King's Ransom (Man on a Mission 2)
Page 60
“I...didn’t,” she managed. “But he...”
“Don’t tell me he stopped loving you,” her father stated unequivocally. “Because I refuse to believe it.”
“I... It’s complicated,” Juliana stammered out. “You don’t know... I never told you, Dad, but...”
“But you slept with him the night before you left Zakhar.” Stunned speechless, Juliana could only gasp again. “Oh, baby,” her father said with tenderness, “did you think I wouldn’t know?”
“But...you never said anything.”
“What should I have said? It was your decision. I figured you knew what you were doing—or thought you did. I figured you’d gone to him—which was no more than your mother did when she sought me out.”
“Mom did that?” Juliana couldn’t believe what she was hearing. “But you said... You told me good girls don’t.”
“Girls, yes. But you weren’t a girl by then, any more than your mother was when we fell in love.” He hesitated. “Is that why you never asked me for advice on this? Because you thought I’d judge you harshly?” His voice softened with regret. “Oh, baby, I’m sorry. If I’d known...I would have said something.”
His sigh sounded in her ear. “I never thought badly of you for what you did. I never thought badly of Andre, either, or that he took advantage of you—well, no more than I thought badly of myself for not being able to resist your mother when she came to me.”
“Why didn’t you ever tell me? About Mom...and you?”
“How do you think we ended up together? There were almost twenty years between us, and I tried so hard to be noble. Tried so hard to resist loving her. But your mother was having none of that.” He chuckled softly to himself, and Juliana knew he was remembering her mother in a way she’d never envisioned her parents. “She came to me, told me she loved me, and the hell with my efforts to be noble and deny what was between us. Then she—” He halted abruptly, coughed and added drily, “You were born almost nine months to the day afterward.”
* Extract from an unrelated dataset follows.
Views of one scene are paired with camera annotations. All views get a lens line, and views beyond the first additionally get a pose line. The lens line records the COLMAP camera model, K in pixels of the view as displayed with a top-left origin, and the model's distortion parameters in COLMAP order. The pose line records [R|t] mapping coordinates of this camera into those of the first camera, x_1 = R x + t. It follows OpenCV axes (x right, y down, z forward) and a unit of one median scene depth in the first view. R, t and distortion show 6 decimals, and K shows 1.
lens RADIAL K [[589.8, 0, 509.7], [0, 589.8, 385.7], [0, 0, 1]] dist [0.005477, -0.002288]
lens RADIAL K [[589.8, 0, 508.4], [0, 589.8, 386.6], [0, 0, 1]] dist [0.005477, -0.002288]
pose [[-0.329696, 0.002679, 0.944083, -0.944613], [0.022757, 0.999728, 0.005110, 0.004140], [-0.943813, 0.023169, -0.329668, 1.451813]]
Juliana’s throat tightened with emotion. “Oh, Dad, I wish I’d known. All I could think of was you telling me good girls don’t, and I didn’t want you to know what I’d done.”
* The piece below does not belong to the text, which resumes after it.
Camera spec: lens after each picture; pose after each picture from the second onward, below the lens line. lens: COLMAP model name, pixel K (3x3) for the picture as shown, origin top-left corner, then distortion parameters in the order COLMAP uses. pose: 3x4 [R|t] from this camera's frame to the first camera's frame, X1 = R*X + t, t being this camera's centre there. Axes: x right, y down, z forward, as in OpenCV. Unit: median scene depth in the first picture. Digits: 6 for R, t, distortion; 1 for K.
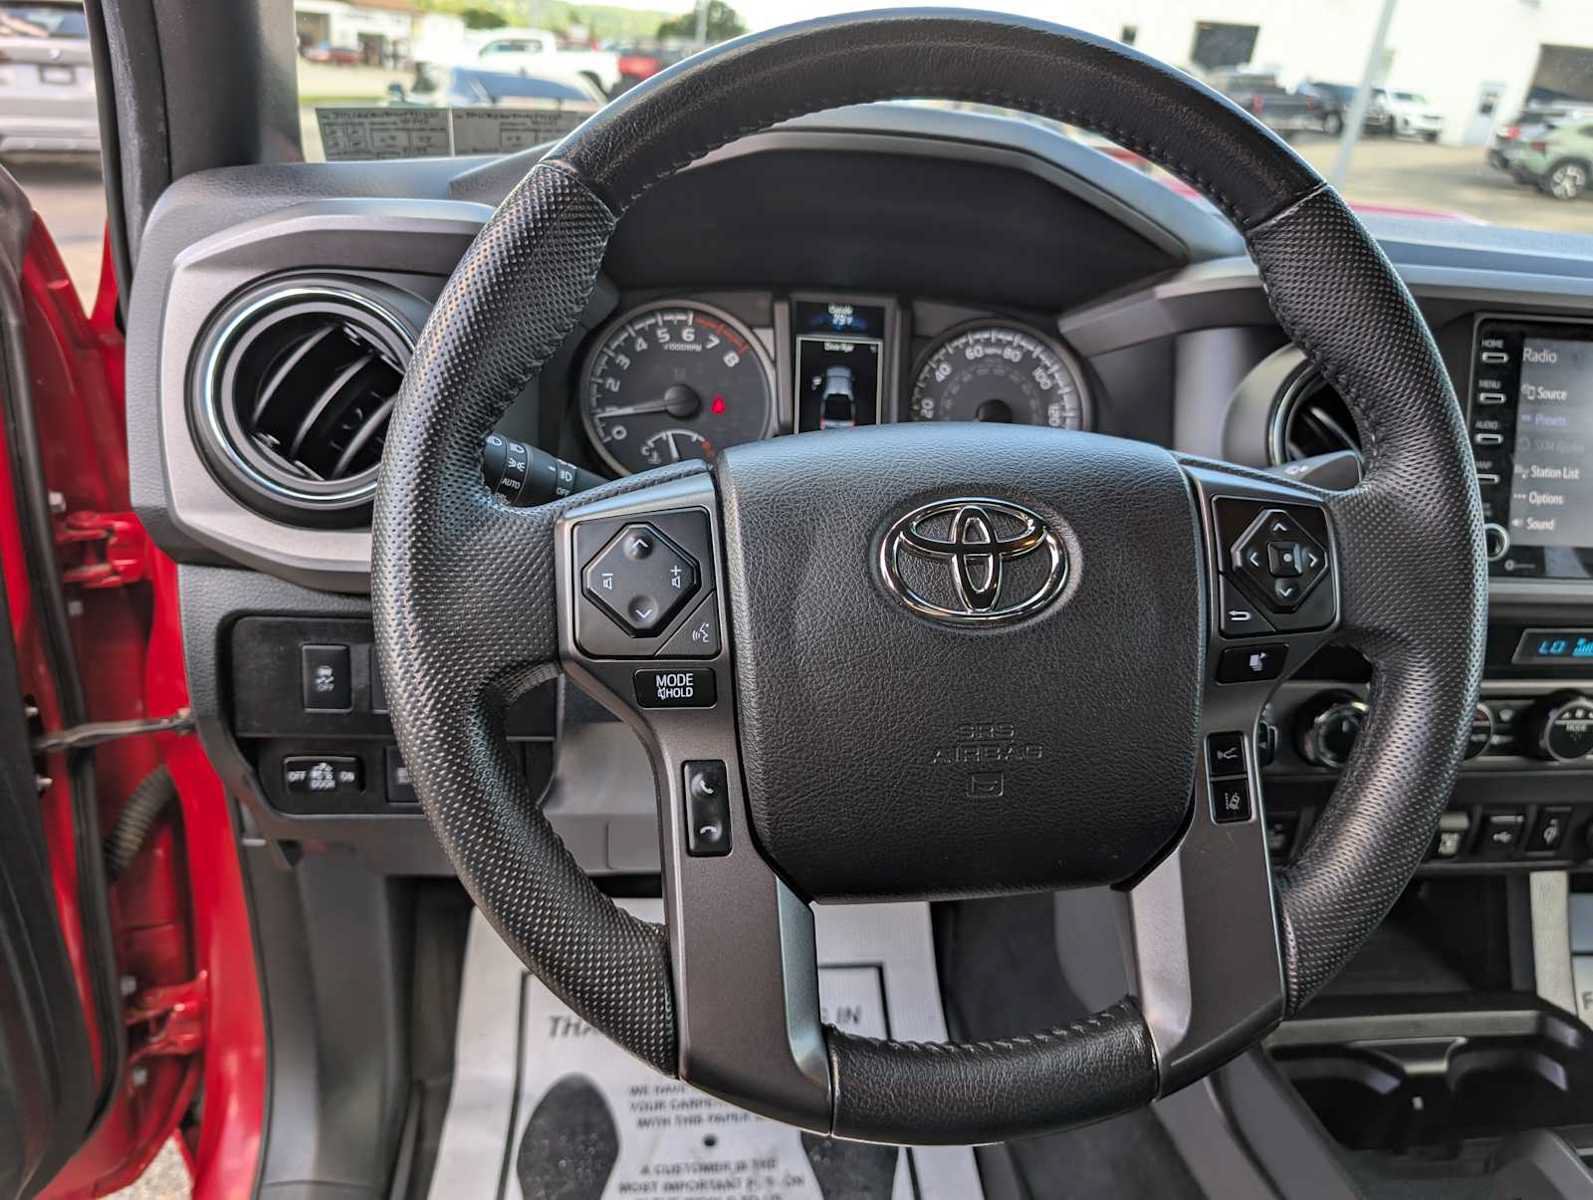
lens RADIAL K [[1155.7, 0, 800.4], [0, 1155.7, 602.9], [0, 0, 1]] dist [0.005299, -0.000867]
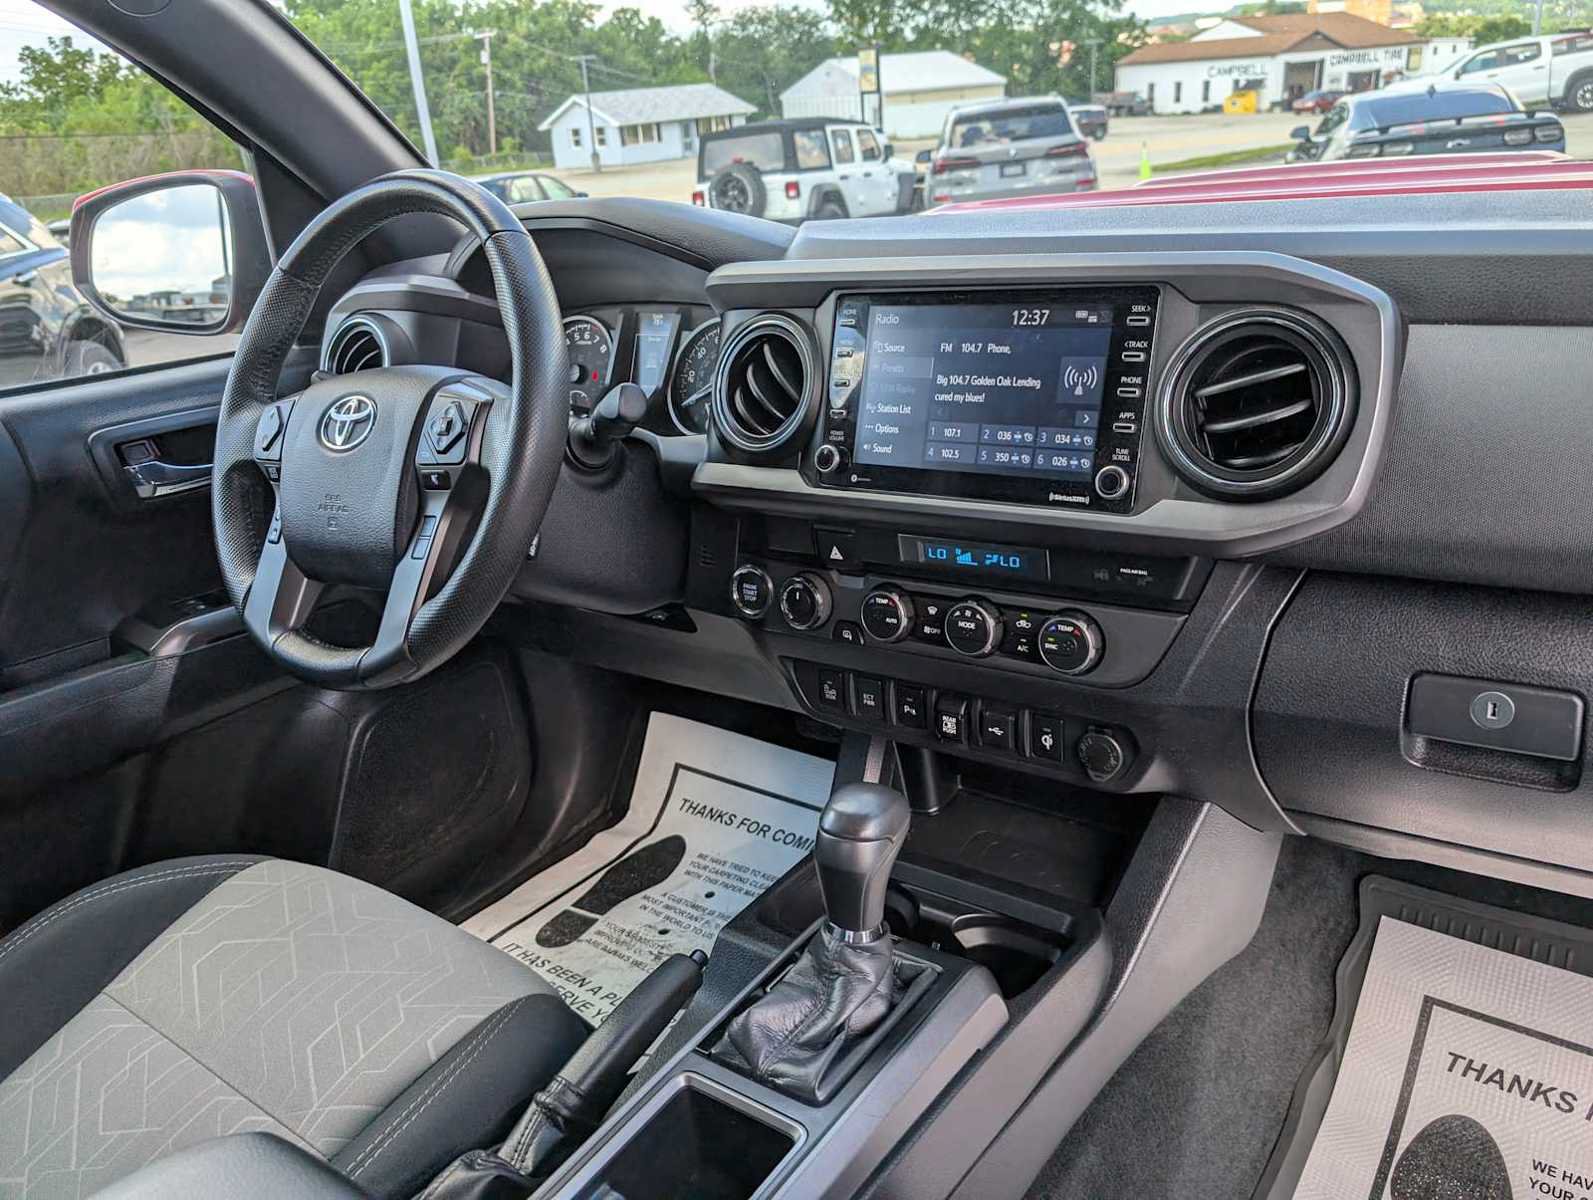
lens RADIAL K [[1149.3, 0, 807.2], [0, 1149.3, 603.5], [0, 0, 1]] dist [0.012858, -0.007905]
pose [[0.717741, 0.114355, -0.686855, 1.357381], [-0.138365, 0.990174, 0.020268, 0.082822], [0.682424, 0.080489, 0.726512, 0.010939]]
“I didn’t want you to take sex lightly, that’s all. I wanted it to mean as much to you as it meant to your mother—a precious intimacy to be shared with the man you loved. I wanted you to grow up to be like her—strong, courageous and true. Fearless when it came to love. You weren’t my little girl anymore that summer—I knew that. You were a woman, making choices you had every right to make for yourself.”
He let that sink in. “And don’t forget, I knew Andre. I knew the kind of man he was. Most important to me as your father, I knew he loved you more than anything, loved you enough to sacrifice his own desires for your benefit...to let you go...to give you time to grow up completely. You couldn’t have picked a better man to love.”
* * *
Thirty minutes later Juliana was still in a state of shock. Not just that her father knew about the night she’d spent with Andre, but that he adamantly refused to believe what she’d told him about Andre’s actions afterward.
“There’s an explanation, baby,” her father insisted. “Give him a chance to explain. I can’t and I won’t believe it unless I hear it from Andre himself—and even then I’d have a hard time believing. He’s too good a man.” The conviction in her father’s voice shook her to the core, and she couldn’t have spoken even if her father hadn’t continued.
“I never liked Andre’s father, but you know that. I didn’t like the way he treated his daughter, for one thing, as if she were worthless, when most fathers would have been immensely proud of Mara. And I didn’t like the way he treated his son, either, as if Andre was just a possession to him, someone he could dictate to. But Andre never let what his father thought he should do control his actions—if he believed something was the right thing to do, he did it, and damn the consequences. That kind of moral courage is rare.”
After she hung up the phone Juliana stood undecided for a moment, then abruptly headed for the DeWinters’ suite. Needing to know she wasn’t crazy to be thinking of staying in Zakhar. Hoping maybe Sabrina could help her make sense of the confusion of thoughts and emotions swirling through her. Especially since her conversation with her father had only raised more questions than provided answers.